Another issue is “not distinguishing between essentials and luxury spending. A failure to prioritize spending may waste a large part of your salary on unnecessary luxuries,” she added. 
Abdulfattah Khalil, a financial director at a government entity, explained how excessive debt is the main contributor to lack of savings; he said: “Some people resort to debt to solve their financial problems or achieve certain goals. The problem is that they look on borrowing as an additional source of income to spend on consumer items, and the premiums increase because of the large debt until their financial situation gets out of control.  
“Sometimes life throws you a curveball and large sums are required to help you to continue steadily through difficulties, such as unemployment, or an accident which requires savings,” he added.
Muhammed A., a Saudi banker in a prominent bank, believes that Saudi citizens throughout history had a way of saving that was not as an international market behavior or organized saving behavior.
He said: “All of them were different behaviors, such as through real estate, equity or participating with relatives in a business, it wasn’t clear. Now, the market is changing especially through banks, but it does not appeal to the customer. We see that saving in Saudi accounts is not attractive, raising less than 2 percent, a net loss with zakat added. And it evolves with the SIBOR fluctuations.”
He said that there was a big initiative from the government for saving, offering a partial return that is higher.
“We don’t have traditional savings like abroad, we don’t have a business plan in our country, I believe that with the changes in the country things are becoming stabilized but it will take time,” he said.
He added: “Four to five years ago, certain insurance companies offered saving programs, savings for marriages and different initiatives but they didn’t do well. These programs were not attractive, not in the customer’s favor. You started to get your return after the sixth year which is a long period.” 

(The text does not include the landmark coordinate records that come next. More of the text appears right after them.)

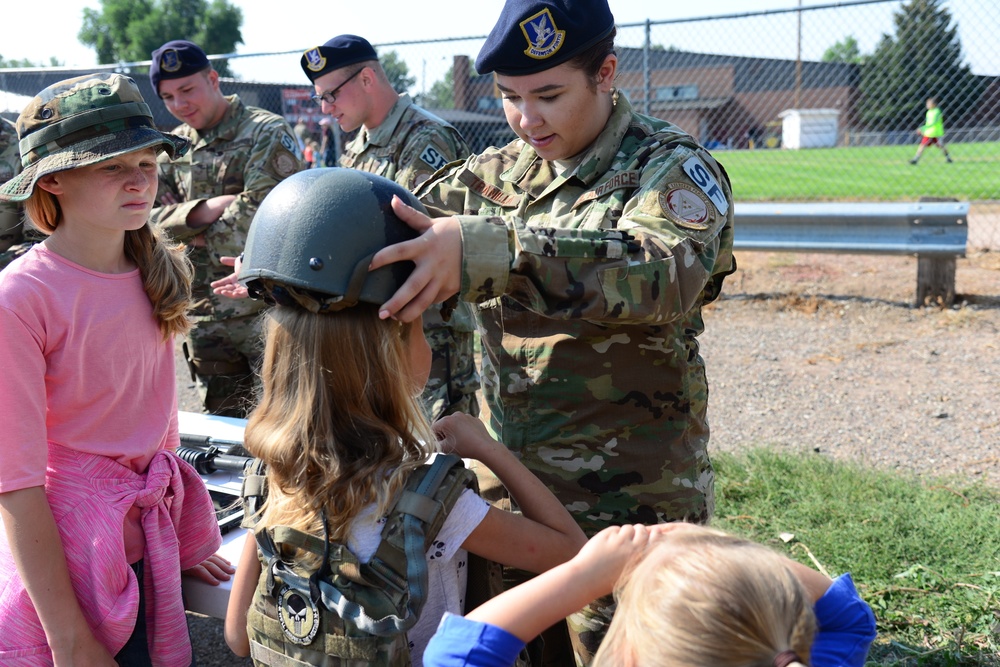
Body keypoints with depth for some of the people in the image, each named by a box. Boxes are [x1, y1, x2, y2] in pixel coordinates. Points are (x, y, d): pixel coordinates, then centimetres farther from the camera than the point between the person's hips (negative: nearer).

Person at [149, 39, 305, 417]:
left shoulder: (267, 134, -6)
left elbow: (258, 215, -18)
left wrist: (200, 238, -3)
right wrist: (203, 210, -13)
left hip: (266, 309, -6)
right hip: (207, 318, 6)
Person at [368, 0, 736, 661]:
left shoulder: (672, 171, -12)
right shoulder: (498, 174, 7)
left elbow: (668, 271, -33)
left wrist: (486, 251, -45)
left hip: (626, 507, -5)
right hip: (506, 490, 6)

The banker also argues that it is still a close community, with younger people depending on parents to start their lives.
“However, I can see changes happening with the mentality of youth, perhaps in a few years from now.”
Nowadays some private companies offer great saving plans for their employees.
Nasser Al-Shalhoub, an employee at a semi-government Saudi company, said that his firm offers two programs, a saving program and a saving /investing program.
“The saving program just deducts the amount of your choice from your basic salary, it could be five percent or 10 percent, where you can collect it later 5 or 10 years from now,” said Nasser. “The saving /investing program deducts the amount of your choice from your basic salary and invests in it. Each month you will have a 10 percent profit from the amount that is deducted, which will result in you profiting double the amount you saved. So if you saved SR100,000 within 10 years you will have an extra SR100,000 from investments which means within 10 years you will earn 200,000,” he said.
Finally, determination and commitment are important elements for starting to save. If your first attempt is not successful, there is no harm in continuing trying to achieve your goal.
Learning the culture of saving has many benefits in the long term because the amount saved now will ensure a decent life in the future.